_Teks Bacaan:_
ANALISIS PERSPEKTIF KOMUNIKASI ANTAR BUDAYA TERHADAP FILM BRIGHT MATA KULIAH KOMUNIKASI ANTAR BUDAYA
DOSEN PENGAMPU: NIA ASHTON DESTRITY, S.I.Kom., M.A.
Disusun oleh:
A.Ahsani Taqwim
Dymi Marsa
Radityo Darwintoro Permadi
Laras Aprilia S.
Elsa Yuni K.
Qonita Assilah
PROGRAM STUDI ILMU KOMUNIKASI
FAKULTAS ILMU SOSIAL DAN ILMU POLITIK
UNIVERSITAS BRAWIJAYA
MALANG
2018
LATAR BELAKANG
Selama
ini kita tahu, film merupakan tempat untuk mencari hiburan. Tidak bisa
disangkal, film menawarkan kita hiburan dan pengalaman yang berbeda dari media
hiburan lainnya. Ditambah lagi hampir setiap minggunya film baru dengan genre
yang berbeda-beda dirilis di bioskop maupun di internet. Film menggabungkan
tiga unsur, yaitu jalan cerita, gambar bergerak, dan suara. Oleh karena itu,
film merupakan media yang tepat sebagai sarana pembelajaran (Palapah & Syamsudin, 1986) . Dengan penggabungan
tiga unsur film tersebut, sangat memungkinkan bahwa film bisa menjadi media pembelajaran
yang efektif.
Selain
dalam pembelajaran, film juga merupakan media yang efektif untuk media
propaganda. Dalam hal ini yang diutamakan adalah jangkauannya luas, dampaknya
nyata, dan berampak secara emosional (McQuail, 2011) . Propaganda disini bermacam-macam. Pada
era keemasan Nazi, Film digunakan sebagai media propaganda untuk menebarkan
kebencian kepada Yahudi serta propaganda untuk membuat rakyat percaya akan
kejayaan Nazi. Film yang dirilis antara lain adalah The Triumph of The Will.
Salah
satu propaganda yang sangat sering ditampilkan dalam film adalah propaganda
rasialisme. Menurut Kamus Besar Bahasa Indonesia (KBBI) rasialisme berarti
prasangka berdasarkan keturunan bangsa; perlakuan yang berat sebelah terhadap
(suku) bangsa yang berbeda-beda. Rasialisme merupakan suatu istilah yang
membangkitkan pikiran sama kuat dan reaksi emosional yang mengingkari tanggung
jawab dan partisipasi dalam tindakan rasis dan berpikir (Lustig & Koesner, 2003)

_Tugas yang Dikerjakan:_
1 – Salin ulang bagian analisis film Bright di atas tanpa mengubah satu kata pun, dimulai dari "ANALISIS PERSPEKTIF KOMUNIKASI" sampai dengan "DESTRITY, S.I.Kom., M.A.", termasuk kata-kata penutup itu.
2 – Teruskan tulisan tentang analisis film Bright di atas dari kalimat terakhir yang ditampilkan.

_Cuplikan Data:_
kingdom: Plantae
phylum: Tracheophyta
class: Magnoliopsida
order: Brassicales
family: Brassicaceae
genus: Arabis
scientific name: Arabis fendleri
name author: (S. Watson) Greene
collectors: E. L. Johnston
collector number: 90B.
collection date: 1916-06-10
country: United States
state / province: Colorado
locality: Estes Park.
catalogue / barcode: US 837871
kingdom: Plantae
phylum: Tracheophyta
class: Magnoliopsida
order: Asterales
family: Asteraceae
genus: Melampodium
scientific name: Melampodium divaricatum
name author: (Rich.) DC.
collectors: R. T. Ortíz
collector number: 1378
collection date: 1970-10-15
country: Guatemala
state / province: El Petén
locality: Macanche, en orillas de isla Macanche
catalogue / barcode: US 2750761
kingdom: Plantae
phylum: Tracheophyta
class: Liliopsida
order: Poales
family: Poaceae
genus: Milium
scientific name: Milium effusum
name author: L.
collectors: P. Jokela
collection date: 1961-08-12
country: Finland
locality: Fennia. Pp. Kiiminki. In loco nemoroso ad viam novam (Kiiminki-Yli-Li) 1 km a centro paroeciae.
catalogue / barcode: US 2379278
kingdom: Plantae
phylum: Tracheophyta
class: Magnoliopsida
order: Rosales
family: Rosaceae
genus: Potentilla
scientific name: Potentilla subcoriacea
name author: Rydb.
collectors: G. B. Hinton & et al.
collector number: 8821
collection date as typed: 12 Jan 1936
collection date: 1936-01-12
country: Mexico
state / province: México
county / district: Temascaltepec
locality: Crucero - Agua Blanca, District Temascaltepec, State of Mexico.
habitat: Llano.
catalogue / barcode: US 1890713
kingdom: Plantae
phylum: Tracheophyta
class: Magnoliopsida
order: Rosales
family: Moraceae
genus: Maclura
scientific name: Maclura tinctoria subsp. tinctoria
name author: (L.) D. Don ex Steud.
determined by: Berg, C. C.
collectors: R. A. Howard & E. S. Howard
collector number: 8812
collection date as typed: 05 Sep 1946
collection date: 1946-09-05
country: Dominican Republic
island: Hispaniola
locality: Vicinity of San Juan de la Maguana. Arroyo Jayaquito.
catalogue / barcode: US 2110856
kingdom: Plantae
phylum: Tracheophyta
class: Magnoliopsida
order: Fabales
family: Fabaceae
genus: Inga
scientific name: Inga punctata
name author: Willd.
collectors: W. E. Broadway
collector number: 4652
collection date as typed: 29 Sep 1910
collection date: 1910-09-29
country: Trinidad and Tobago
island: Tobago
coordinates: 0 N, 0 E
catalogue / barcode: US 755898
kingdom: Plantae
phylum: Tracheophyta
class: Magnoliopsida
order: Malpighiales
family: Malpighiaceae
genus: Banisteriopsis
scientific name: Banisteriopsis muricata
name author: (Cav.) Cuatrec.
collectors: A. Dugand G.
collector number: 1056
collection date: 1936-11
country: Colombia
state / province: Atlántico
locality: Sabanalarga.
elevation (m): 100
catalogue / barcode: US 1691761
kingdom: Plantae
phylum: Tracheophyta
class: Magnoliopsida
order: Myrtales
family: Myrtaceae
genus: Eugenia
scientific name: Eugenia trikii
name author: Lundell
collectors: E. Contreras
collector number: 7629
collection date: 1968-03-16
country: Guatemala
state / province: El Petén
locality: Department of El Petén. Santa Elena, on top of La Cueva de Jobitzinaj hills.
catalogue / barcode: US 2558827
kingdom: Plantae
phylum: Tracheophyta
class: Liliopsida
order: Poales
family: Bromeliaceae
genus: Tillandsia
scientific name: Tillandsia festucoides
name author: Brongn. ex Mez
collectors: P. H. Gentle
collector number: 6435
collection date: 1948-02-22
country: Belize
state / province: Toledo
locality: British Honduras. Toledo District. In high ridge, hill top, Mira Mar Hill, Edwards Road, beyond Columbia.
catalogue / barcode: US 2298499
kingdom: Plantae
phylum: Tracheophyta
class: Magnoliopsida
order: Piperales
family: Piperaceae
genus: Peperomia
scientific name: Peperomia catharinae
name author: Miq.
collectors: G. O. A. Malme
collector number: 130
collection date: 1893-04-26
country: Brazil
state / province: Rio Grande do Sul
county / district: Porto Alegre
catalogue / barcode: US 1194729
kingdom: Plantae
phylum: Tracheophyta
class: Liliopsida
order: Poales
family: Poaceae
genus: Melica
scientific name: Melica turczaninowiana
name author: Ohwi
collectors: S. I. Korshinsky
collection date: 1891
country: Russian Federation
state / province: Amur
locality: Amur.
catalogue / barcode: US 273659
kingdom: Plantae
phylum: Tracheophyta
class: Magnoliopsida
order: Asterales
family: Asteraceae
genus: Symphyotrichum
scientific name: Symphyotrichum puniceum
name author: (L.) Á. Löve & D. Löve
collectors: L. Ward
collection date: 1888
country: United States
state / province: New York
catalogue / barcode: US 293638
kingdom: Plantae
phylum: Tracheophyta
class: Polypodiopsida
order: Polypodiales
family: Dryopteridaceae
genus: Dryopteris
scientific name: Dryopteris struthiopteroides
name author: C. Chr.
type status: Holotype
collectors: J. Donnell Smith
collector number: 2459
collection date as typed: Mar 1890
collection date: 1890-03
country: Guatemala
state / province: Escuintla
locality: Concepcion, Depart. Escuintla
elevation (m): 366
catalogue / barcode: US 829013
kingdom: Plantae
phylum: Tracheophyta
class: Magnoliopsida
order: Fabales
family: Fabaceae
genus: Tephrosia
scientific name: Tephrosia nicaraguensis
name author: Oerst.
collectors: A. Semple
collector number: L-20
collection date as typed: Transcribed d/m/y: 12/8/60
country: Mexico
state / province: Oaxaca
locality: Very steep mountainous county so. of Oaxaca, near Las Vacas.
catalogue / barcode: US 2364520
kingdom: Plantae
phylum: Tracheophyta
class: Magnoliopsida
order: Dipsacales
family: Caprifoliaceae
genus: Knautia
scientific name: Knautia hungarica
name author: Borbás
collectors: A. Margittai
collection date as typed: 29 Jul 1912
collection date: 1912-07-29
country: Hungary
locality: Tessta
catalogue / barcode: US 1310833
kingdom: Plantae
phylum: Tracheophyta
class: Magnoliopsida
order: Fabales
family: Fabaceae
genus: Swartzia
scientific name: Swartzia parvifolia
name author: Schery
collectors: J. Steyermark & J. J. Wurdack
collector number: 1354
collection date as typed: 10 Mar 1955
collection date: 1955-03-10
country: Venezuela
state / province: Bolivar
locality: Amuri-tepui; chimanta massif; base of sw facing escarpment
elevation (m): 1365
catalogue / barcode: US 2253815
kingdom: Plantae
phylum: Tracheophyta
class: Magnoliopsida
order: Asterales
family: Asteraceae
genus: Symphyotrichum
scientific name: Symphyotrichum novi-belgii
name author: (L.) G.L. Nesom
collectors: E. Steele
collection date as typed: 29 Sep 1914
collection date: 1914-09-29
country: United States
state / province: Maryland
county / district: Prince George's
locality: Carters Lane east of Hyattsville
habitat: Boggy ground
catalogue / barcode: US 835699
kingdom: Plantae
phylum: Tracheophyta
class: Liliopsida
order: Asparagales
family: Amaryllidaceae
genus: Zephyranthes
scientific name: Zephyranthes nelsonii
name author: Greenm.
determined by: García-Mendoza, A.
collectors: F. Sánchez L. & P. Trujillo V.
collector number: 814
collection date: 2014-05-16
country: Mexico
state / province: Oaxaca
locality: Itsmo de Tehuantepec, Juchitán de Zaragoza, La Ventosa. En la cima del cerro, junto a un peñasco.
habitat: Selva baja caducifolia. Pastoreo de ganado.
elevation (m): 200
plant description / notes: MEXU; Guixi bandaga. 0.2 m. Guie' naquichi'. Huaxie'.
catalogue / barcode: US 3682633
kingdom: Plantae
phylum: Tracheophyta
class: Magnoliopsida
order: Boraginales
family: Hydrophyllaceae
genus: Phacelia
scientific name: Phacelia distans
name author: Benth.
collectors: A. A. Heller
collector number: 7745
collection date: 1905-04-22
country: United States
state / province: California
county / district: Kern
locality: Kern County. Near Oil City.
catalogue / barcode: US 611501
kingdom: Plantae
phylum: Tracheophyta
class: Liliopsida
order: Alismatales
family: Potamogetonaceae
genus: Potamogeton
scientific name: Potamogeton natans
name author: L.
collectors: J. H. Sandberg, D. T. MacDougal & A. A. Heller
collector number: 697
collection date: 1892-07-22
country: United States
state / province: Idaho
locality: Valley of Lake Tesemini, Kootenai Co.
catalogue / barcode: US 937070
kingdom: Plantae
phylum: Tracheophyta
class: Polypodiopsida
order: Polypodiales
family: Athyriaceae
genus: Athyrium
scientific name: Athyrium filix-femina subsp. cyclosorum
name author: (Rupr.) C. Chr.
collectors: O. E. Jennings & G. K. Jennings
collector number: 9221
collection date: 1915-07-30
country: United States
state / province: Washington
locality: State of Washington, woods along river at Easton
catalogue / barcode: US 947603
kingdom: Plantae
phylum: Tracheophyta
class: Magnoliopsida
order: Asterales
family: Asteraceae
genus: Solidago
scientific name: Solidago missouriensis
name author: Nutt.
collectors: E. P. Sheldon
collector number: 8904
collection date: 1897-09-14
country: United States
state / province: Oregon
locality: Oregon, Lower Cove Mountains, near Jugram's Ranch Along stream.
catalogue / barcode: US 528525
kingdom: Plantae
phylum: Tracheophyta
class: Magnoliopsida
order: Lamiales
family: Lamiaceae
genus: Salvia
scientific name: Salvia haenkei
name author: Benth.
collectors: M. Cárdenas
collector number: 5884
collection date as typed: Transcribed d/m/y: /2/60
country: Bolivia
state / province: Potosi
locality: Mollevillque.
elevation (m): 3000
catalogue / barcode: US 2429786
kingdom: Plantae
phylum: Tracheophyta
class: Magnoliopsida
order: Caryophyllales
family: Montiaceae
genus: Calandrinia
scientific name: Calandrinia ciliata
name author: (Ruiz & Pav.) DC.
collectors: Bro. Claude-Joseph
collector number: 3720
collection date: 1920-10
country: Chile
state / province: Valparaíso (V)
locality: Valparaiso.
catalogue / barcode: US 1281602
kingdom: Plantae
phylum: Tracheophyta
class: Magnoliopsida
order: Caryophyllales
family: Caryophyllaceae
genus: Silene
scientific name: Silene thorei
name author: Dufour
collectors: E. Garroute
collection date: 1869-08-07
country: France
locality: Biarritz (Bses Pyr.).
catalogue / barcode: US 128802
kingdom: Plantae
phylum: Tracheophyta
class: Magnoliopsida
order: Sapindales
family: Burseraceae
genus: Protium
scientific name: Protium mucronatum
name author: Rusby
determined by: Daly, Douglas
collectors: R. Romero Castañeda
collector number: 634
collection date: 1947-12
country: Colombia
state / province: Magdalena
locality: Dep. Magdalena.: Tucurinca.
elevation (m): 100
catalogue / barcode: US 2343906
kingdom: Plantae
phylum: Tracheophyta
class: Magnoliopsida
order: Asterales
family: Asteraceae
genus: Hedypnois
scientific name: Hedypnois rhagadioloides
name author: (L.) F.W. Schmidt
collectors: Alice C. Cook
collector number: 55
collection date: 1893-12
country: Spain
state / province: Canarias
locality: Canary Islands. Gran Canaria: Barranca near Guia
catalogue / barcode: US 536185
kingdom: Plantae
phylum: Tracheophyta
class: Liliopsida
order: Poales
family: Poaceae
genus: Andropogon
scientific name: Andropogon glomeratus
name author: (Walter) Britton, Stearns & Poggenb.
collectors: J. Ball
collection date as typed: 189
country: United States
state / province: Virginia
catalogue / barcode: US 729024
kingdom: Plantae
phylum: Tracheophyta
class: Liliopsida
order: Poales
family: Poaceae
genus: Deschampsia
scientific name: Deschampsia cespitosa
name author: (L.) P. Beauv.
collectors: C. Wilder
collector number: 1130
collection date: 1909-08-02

_Daftar Jawaban:_
1 –
ANALISIS PERSPEKTIF KOMUNIKASI ANTAR BUDAYA TERHADAP FILM BRIGHT MATA KULIAH KOMUNIKASI ANTAR BUDAYA
DOSEN PENGAMPU: NIA ASHTON DESTRITY, S.I.Kom., M.A.

2 –
Kali
ini, judul film bertema rasisme yang akan kita bahas adalah ‘Bright’ yang dirilis pada 2017. Film
ini bercerita tentang polisi berkulit hitam yang menjalankan tugasnya dengan
seorang Orc sebagai rekan kerjanya. Film ini banyak menyampaikan pesan-pesan
rasisme yang kuat dan bisa memengaruhi pandangan orang lain.
IDENTIFIKASI
RASISME
‘Bright’ merupakan
film bergenre fantasi yang menceritakan tentang kehidupan manusia bersama
bebarapa ras mitologi yaitu orc, elf, dan dwarves yang masing-masing ras
tersebut memiliki perbedaan derajat. Elf merupakan ras yang memiliki derajat
tertinggi karena memiliki power, berada di kelas pertama dan menduduki posisi
penting di lini kehidupan. Manusia adalah ras yang derajatnya dibawah elf
karena manusia sebagai pegawai atau pekerja di dalam kehidupannya. Orc
merupakan ras yang memiliki derajat paling bawah karena bekerja sebagai pekerja
kasar dan sering diperlakukan sebagai penjahat atau kriminal. Hal tersebut yang
menjadikan film ini memiliki masalah tentang diskriminasi yang selanjutnya
menjadi rasisme.
Orc, dalam film ini, merupakan
ras yang berada di posisi paling rendah sehingga selalu menjadi objek
diskriminasi ras Elf dan Manusia, dan selalu diperlakukan seperti kriminal. Hal
ini menjadikan ras Orc berada pada posisi inferiotitas. Morris dalam bukunya
menulis bahwa inferioritas merupakan produk dari konstruksi sosial (Sutopo,
2016).
Ras Elf berada di posisi
paling atas, karena memiliki kekuasaan membuat mereka mendiskriminasikan ras
dibawahnya, utamanya Orc. Mereka merasa
dirinya lebih baik dan maju dibanding ras yang lain. Menurut Du Bois
pola pikir ini sangat kental dengan bias rasisme dan direproduksi untuk
mempertahankan keistimewaan kaum lain (Sutopo, 2016).
Walaupun film Bright merupakan
film fantasi, tetapi hal itu menjadi gambaran analogi dari apa yang terjadi di
kehidupan kita saat ini, yakni tentang bagaimana suatu golongan atau ras yang
merasa memiliki derajat yang lebih tinggi dari golongan lainnya sehingga dapat
melakukan diskriminasi dan terjadi rasisme.